Exercise: Print, from the listing below, the lines starting at the line containing "[314,231,335,240] [93,254,118,263] [93,291,184,305]" and ending at the line containing "(564, 762) none -> [652,728,707,739] or make", exactly as they stand, and print nothing else.

Material shown:
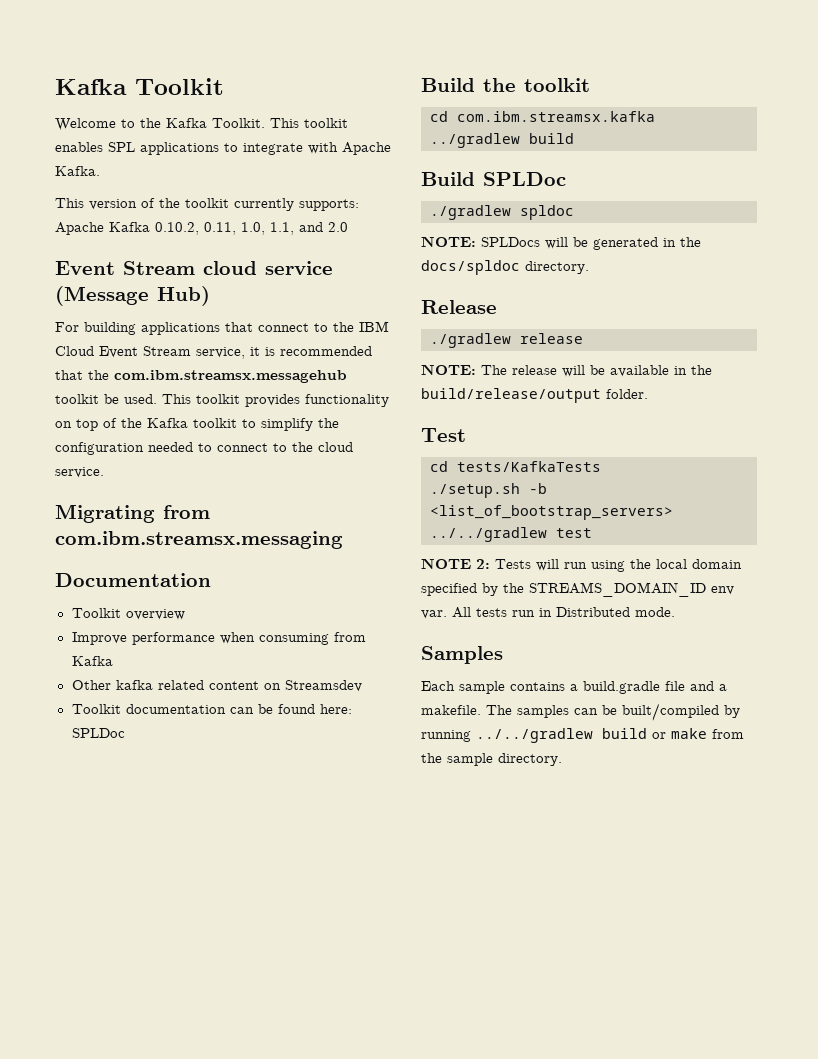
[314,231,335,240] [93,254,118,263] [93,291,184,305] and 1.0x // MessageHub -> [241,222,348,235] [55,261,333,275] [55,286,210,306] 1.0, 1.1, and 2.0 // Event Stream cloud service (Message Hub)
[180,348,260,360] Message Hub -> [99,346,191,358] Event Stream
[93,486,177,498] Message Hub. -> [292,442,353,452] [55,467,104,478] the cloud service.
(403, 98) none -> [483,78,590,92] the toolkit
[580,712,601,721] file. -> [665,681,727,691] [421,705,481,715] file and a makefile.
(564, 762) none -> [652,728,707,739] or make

==

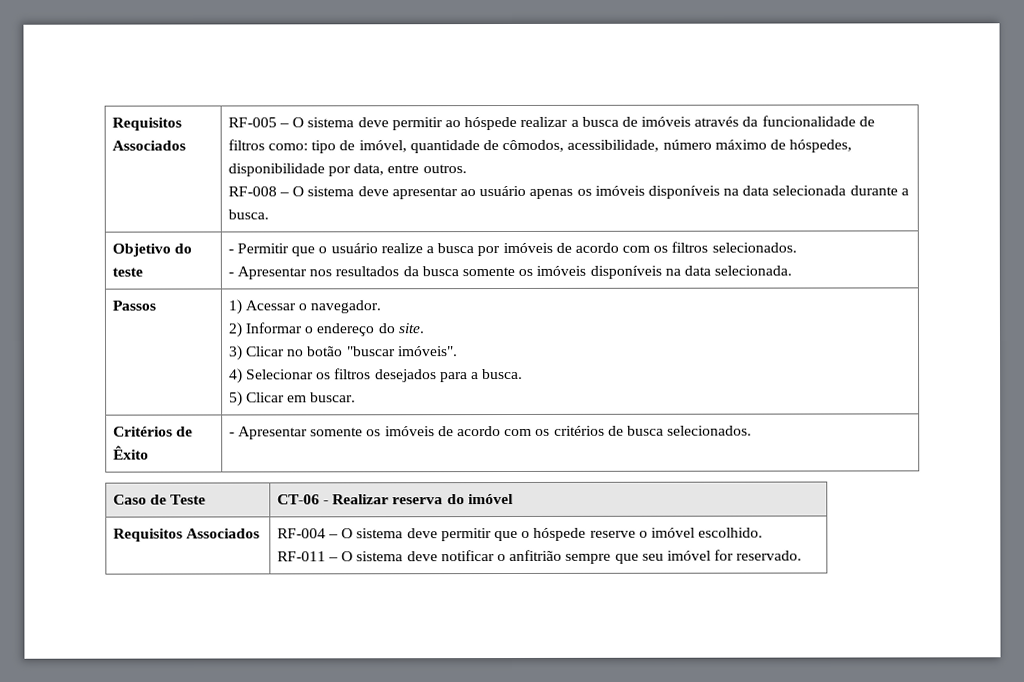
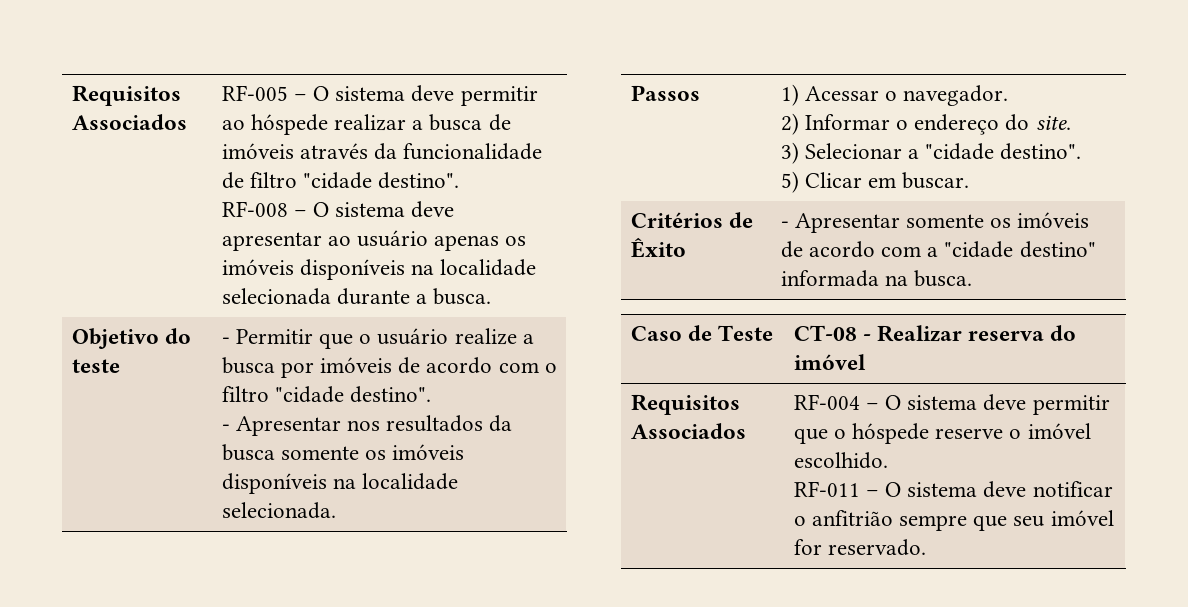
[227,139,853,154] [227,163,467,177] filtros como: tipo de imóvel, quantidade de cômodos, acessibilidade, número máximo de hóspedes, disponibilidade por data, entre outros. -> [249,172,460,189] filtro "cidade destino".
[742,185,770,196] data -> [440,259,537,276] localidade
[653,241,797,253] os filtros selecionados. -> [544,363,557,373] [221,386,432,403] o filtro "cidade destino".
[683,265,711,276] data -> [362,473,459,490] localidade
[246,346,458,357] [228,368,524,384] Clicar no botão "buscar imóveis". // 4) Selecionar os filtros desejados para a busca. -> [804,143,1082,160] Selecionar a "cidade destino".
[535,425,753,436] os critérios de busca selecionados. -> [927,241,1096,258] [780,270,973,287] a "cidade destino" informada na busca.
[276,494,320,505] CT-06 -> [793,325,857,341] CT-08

==

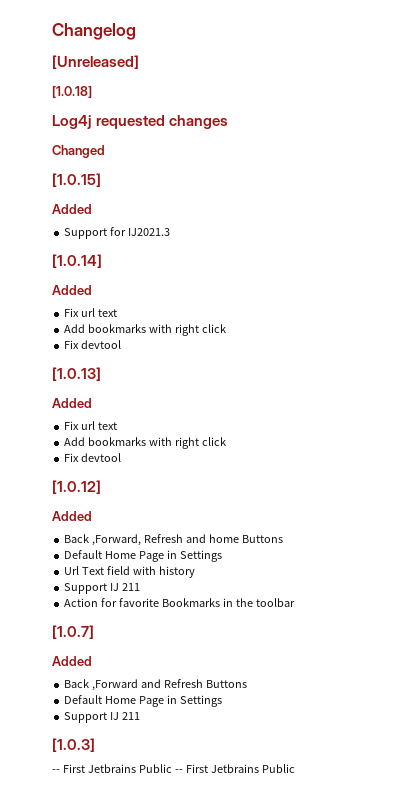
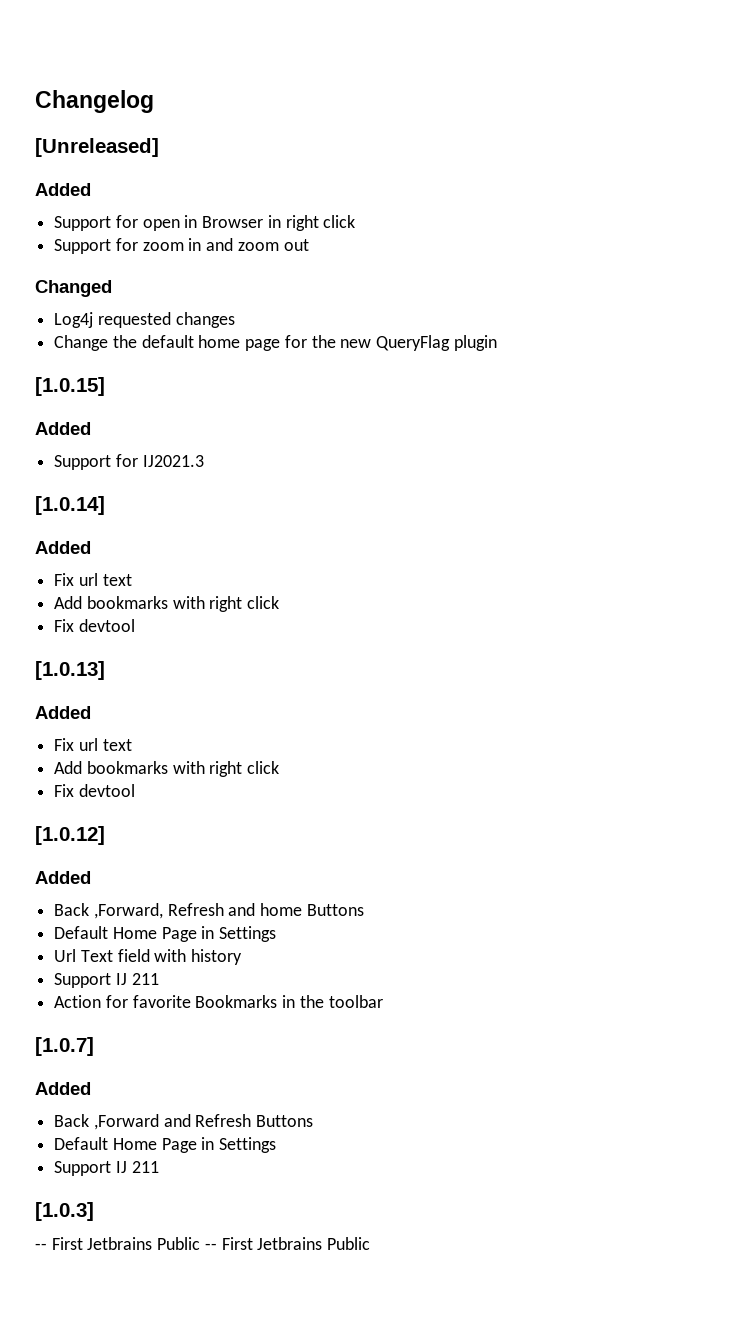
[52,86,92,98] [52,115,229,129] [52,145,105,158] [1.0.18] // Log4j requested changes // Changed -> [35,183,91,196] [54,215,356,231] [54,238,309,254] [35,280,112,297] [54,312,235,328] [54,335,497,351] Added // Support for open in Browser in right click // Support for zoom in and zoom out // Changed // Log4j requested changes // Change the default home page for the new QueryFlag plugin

Task result:
[314,231,335,240] [93,254,118,263] [93,291,184,305] and 1.0x // MessageHub -> [241,222,348,235] [55,261,333,275] [55,286,210,306] 1.0, 1.1, and 2.0 // Event Stream cloud service (Message Hub)
[180,348,260,360] Message Hub -> [99,346,191,358] Event Stream
[93,486,177,498] Message Hub. -> [292,442,353,452] [55,467,104,478] the cloud service.
(403, 98) none -> [483,78,590,92] the toolkit
[580,712,601,721] file. -> [665,681,727,691] [421,705,481,715] file and a makefile.
(564, 762) none -> [652,728,707,739] or make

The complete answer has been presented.